───── Extrait choisi
Les réalisateurs d’un film biographique sur Winston Churchill n’ont pas pu faire l’économie des accessoires qui sont devenus la marque de fabrique de l’homme d’Etat britannique. Le chapeau, le nœud papillon et le cigare sont au rendez-vous. Mais un peu comme Mein Kampf assorti d’une préface de mise en garde, le « biopic » s’accompagne d’un message aux spectateurs signalant que la présence d’un barreau de chaise incandescent dans la bouche du héros « n’est due qu’à des préoccupations d’ordre artistique ». Une censure qui a fait bondir les historiens et les biographes de Churchill, pour qui ce politiquement correct est non seulement insupportable, mais susceptible de produire l’effet inverse de celui recherché – et ridicule par dessus tout.
Il faut dire que les réalisateurs d’Universal Pictures n’ont pas lésiné : la mise en garde qui figure au générique de fin est du genre bavard. « Les représentations de tabagisme contenues dans ce film ne sont dues qu’à des préoccupations d’ordre artistique et n’ont pas pour objectif de promouvoir la consommation de tabac. Le ministère de la santé a établi que de graves risques de santé sont associés au tabagisme et au tabagisme passif. »
──────────
───── Contenu des données
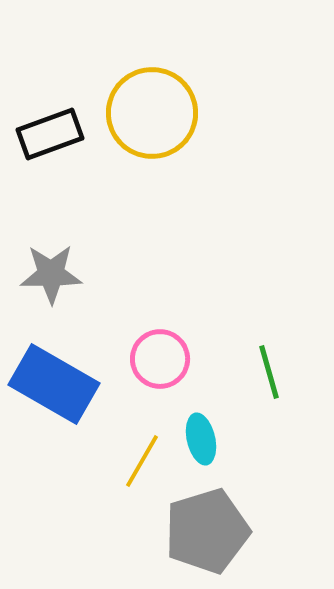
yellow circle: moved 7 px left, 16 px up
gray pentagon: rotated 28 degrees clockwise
──────────
> **Consignes de travail**
1/ Recopiez le passage de l'extrait sur le biopic de Churchill qui commence par les mots contenant « Les réalisateurs d’un film » et se termine par « par dessus tout. », en substituant « havane » à « cigare ».
2/ Selon l'extrait sur le biopic de Churchill, à quel endroit du film figure la mise en garde d'Universal Pictures ?

> **Ensemble des réponses**
1/
Les réalisateurs d’un film biographique sur Winston Churchill n’ont pas pu faire l’économie des accessoires qui sont devenus la marque de fabrique de l’homme d’Etat britannique. Le chapeau, le nœud papillon et le havane sont au rendez-vous. Mais un peu comme Mein Kampf assorti d’une préface de mise en garde, le « biopic » s’accompagne d’un message aux spectateurs signalant que la présence d’un barreau de chaise incandescent dans la bouche du héros « n’est due qu’à des préoccupations d’ordre artistique ». Une censure qui a fait bondir les historiens et les biographes de Churchill, pour qui ce politiquement correct est non seulement insupportable, mais susceptible de produire l’effet inverse de celui recherché – et ridicule par dessus tout.

2/ Elle figure au générique de fin.